Overview
Marketers often seek information about why a user moved along a particular path in a Flow, where they are in the Flow currently, or whether they entered the Flow. With Debug Flows, marketers can understand why a published flow is behaving the way it is. Debug Flows helps them understand the exact path that users are traversing in a published flow by following the journey of a particular target user. This helps them understand why the engagement for a specific campaign in a Flow wasn’t optimal or helps them understand why a user behaved a certain way.Debug Flows is a feature that helps a marketer trace a user’s path in a Flow. This helps validate the performance of a published flow, understand whether flow settings and set-up, such as entry criteria, triggers, and scheduling, are configured correctly, and also helps understand drop-off points or conversions within a specific user or cohort. Using Debug Flows, one can understand the following:
- Why a user did not enter a flow, even after performing a trigger event.
- After entering a flow, why a user did not receive a campaign.
- Once a user has entered the flow - understand the path the user has followed, how the user has engaged with the flow, and where the user has converted or dropped off.
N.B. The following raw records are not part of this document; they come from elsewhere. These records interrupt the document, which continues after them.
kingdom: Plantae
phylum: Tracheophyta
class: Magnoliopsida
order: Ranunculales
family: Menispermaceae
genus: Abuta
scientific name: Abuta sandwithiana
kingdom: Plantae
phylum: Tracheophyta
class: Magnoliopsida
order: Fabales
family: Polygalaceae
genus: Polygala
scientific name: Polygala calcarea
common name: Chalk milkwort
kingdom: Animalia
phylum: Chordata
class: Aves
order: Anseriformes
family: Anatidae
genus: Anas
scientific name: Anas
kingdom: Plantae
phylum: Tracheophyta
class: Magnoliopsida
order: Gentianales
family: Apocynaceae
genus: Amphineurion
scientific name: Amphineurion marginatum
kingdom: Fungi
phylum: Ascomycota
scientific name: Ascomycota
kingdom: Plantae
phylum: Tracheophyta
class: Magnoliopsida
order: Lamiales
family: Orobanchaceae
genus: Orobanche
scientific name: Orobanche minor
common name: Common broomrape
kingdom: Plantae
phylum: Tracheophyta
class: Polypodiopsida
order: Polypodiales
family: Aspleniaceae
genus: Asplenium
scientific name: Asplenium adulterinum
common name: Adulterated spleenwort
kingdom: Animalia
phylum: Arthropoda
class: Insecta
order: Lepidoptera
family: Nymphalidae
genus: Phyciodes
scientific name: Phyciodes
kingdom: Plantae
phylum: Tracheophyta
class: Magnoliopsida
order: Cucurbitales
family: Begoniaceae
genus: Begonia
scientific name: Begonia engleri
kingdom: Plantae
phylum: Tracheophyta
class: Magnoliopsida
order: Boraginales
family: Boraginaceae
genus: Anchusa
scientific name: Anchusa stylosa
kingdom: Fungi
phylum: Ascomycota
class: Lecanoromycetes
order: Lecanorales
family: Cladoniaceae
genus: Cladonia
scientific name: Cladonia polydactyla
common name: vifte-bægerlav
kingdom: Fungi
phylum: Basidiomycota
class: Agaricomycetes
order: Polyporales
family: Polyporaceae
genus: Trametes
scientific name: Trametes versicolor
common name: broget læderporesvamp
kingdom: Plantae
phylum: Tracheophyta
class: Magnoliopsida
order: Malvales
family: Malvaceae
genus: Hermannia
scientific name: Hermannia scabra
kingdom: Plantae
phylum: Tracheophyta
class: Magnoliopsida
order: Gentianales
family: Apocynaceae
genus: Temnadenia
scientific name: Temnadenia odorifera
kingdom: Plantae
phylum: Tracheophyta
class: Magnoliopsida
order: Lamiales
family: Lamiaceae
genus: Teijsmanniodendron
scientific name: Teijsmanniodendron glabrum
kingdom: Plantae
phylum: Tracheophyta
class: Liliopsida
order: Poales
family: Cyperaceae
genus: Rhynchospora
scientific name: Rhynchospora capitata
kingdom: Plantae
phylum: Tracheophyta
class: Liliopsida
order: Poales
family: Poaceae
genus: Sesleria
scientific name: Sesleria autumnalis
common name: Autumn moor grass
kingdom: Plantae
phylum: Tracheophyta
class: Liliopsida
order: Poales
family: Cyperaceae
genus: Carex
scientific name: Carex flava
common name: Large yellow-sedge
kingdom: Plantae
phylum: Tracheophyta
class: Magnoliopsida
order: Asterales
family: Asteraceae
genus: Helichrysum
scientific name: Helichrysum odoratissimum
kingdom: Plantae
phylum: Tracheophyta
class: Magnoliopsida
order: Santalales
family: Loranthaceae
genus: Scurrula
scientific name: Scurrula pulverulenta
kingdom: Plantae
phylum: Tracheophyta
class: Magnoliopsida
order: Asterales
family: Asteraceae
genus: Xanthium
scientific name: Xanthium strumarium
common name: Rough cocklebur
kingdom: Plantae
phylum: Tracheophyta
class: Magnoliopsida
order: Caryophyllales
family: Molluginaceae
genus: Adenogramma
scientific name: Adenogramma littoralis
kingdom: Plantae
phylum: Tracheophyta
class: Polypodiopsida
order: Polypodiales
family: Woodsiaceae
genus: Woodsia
How can you use Debug Flows?
- Understanding why your flow is not performing as per expectations You published a flow; however, viewing your analytics, you realize that the audiences who are receiving the campaign are not the intended audience. Using Debug Flows - you can understand why these audiences were part of the flow and take corrective action accordingly.
- Test the flow for yourself before publishing it for the larger segment/audience You are running a multi-channel customer journey across a large set of audiences. However, before publishing the campaign for the entire segment, you would like to publish it for a smaller set of users (or internal team members) and test it out. With Debug Flows, you can understand the flow performance for the smaller audience set by ‘Shadowing users”, optimize the flow, and accordingly publish the same for a larger audience.
- Debug a flow yourself You have published a flow. However, users are not engaging with the flow as expected. Debug Flows can be used to understand the gaps in the flow setup and make relevant changes.
How does Debug Flows work?
Debug Flows is not available for Fixed Time Flows that is, One-time or Periodic Flows.
- Navigate to the All Flows Page.
- Select the required Flow by clicking on it.
- Navigate to the Debug Flows tab.
- In the Search user entry search bar, select the user identifier - ID or MoEngageID in the dropdown. For more information, refer to User Identifiers.
- Specify the ID or MoEngageID of the user for whom you want to debug the user trips.
- Press Enter. This will populate all the attempts and entries of the user in the Flow for its various versions in the User Entry dropdown.
- You can specify a date range to select the attempts/entries of the user between a specific timeframe by clicking the
(filter icon) and specifying the date range in the date field. The options available are Yesterday, Last Week, Last Month, and Custom Range. Note: You cannot look back at a date range greater than 30 days from the current date for debugging. - Select the entry or attempt that you wish to look at in the User Entry dropdown and click Debug.

Terms to Know
Viewing Information About a Stage/Action
To view the information about a stage or action, or condition, click on the stage, and you will get the details about it on the left of the canvas. For example, if there is an email campaign attached to a Flow and user has moved through that stage, you can click on the campaign and see its status, locale, and variant information, along with when the user entered and exited that stage.Trip summary
The trip summary section provides information about when the user started the trip and when they exited the flow. The following details are available:- Trip start - this field indicates when the user entered the flow.
- Trip converted - this field indicates whether the user has converted within the trip or not.
- Trip end - this field indicates when the user exited the flow.
- Trip end reason - this field indicates why the user exited the flow. A user could have exited the flow because of one of the following reasons:
- Trip end stage - this field indicates at which the user exited the flow.

Conversion events
The conversion events section provides information about when the user has achieved the conversion goals set for the flow.